- Original Hickory 45-1402

Single by Donovan

from the album Fairytale
- B-side: "Turquoise" (US)
- Released: January 1966 (US)
- Genre: Folk
- Length: 2:44 (Side A) 3:31 (Side B)
- Label: Hickory 45-1402 (US)
- Songwriter(s): Donovan
- Producer(s): Terry Kennedy, Peter Eden, Geoff Stephens

Donovan singles chronology
| "You're Gonna Need Somebody on Your Bond" (1965) | "To Try for the Sun" (1966) | "Josie" (1966) |

= To Try for the Sun =

"To Try for the Sun" is a song written and recorded by Scottish singer-songwriter Donovan. The "To Try for the Sun" single was backed with "Turquoise" and released in the United States in January 1966 through Hickory Records (Hickory 45–1402).

In the midst of Donovan's contractual dispute between Pye Records and Epic Records, Donovan lost creative control over Pye releases in the United States. Donovan's Pye Records distributor Hickory Records decided against releasing Donovan's fourth single "Turquoise" and instead released the previously released album track "You're Gonna Need Somebody on Your Bond". Record World reviewed the single, calling it a "rebellious folk tune about youthful spirit" and "a pretty ballad from the English poetaster." The song became the first Donovan single to fail to chart in the United States.

The song is about his early days in Hatfield, Hertfordshire, with his friend Gypsy Dave.

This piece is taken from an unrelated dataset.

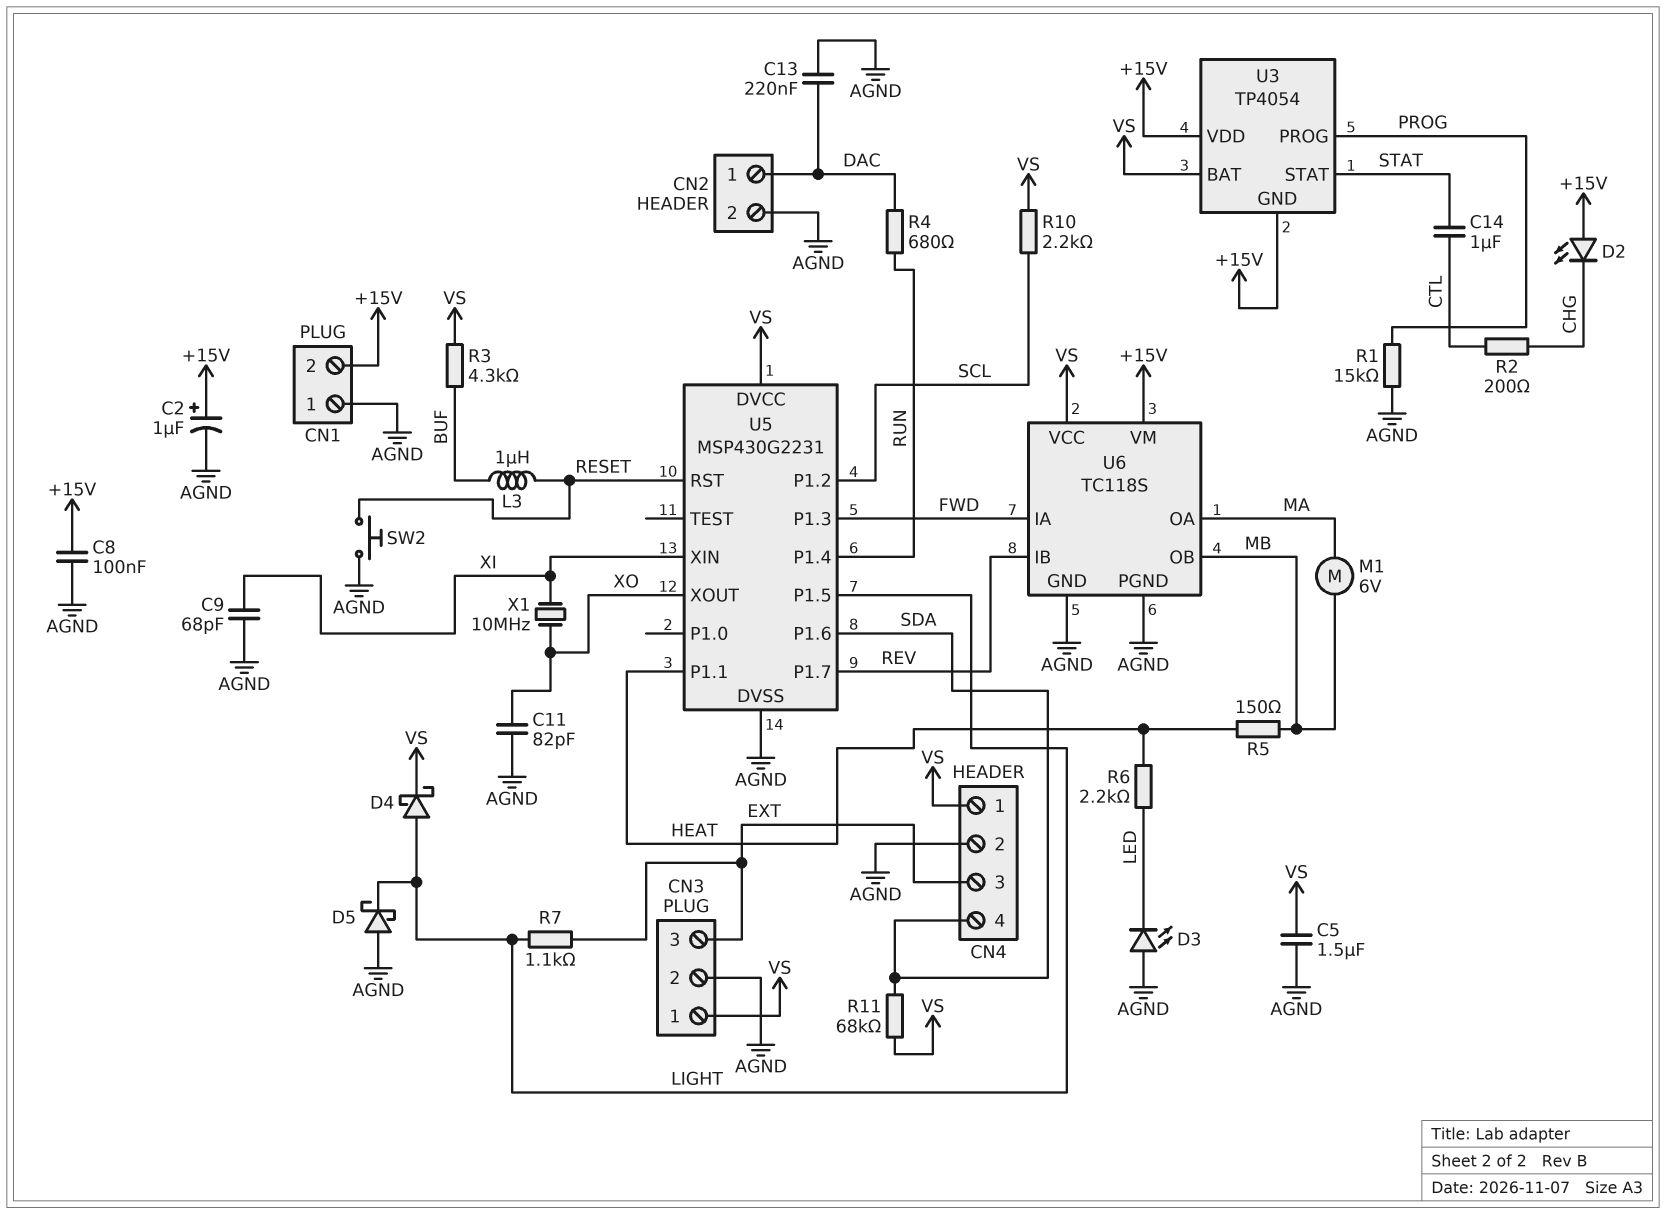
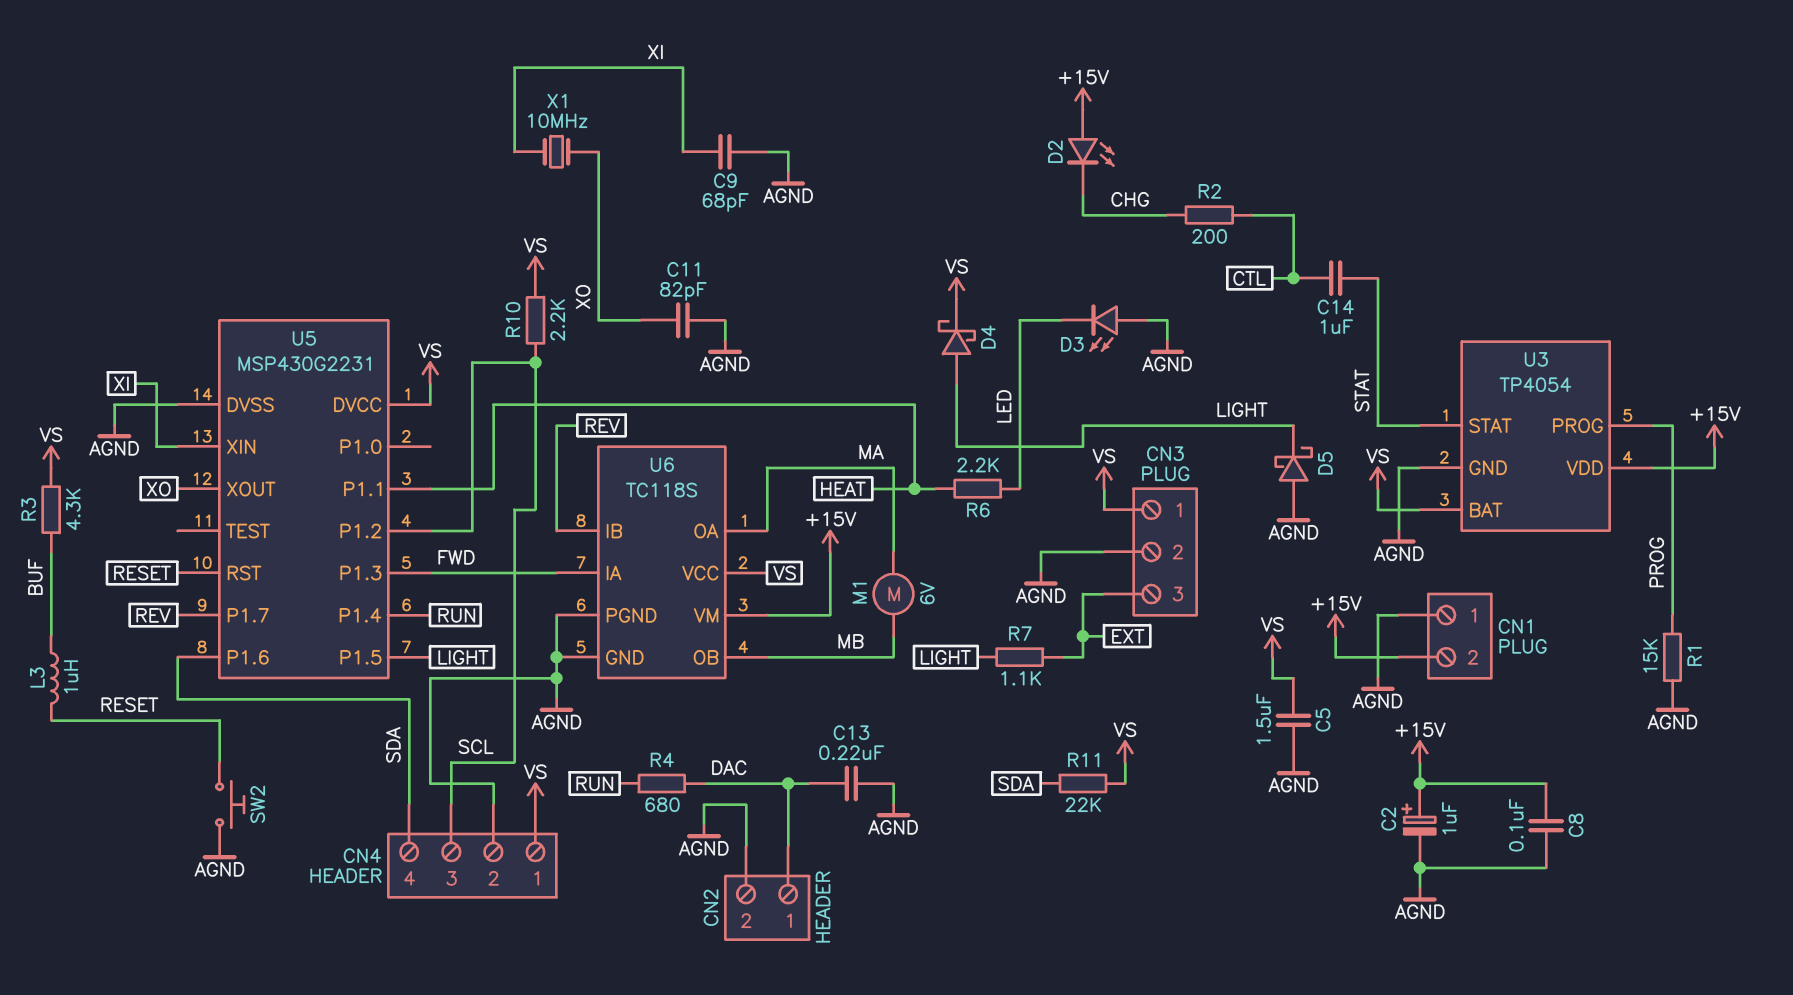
CN4 pin 3: EXT -> SCL
R5: 150 (HEAT, MB) -> none
R11: 68k (SDA, VS) -> 22k (SDA, VS)
U3 pin GND: +15V -> AGND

By early 1966, it was becoming clear that Epic Records maintained control of all new Donovan releases in the United States. Hickory Records retained the right to release any of Donovan's Pye Records recordings and would subsequently release singles and albums in competition with the Epic Records catalog. Before the appearance of any new Epic Records material, however, Hickory Records released "To Try for the Sun". The song had previously appeared on Fairytale and even when backed with the unreleased British single "Turquoise", the song failed to chart.

==Covers==
- A 1967 cover by The Kingston Trio appears on The Lost 1967 Album: Rarities Vol. 1.
- A 1967 cover by The Leaves appears on All The Good That's Happening.
- A 2006 cover by Lindsey Buckingham appears on Under the Skin.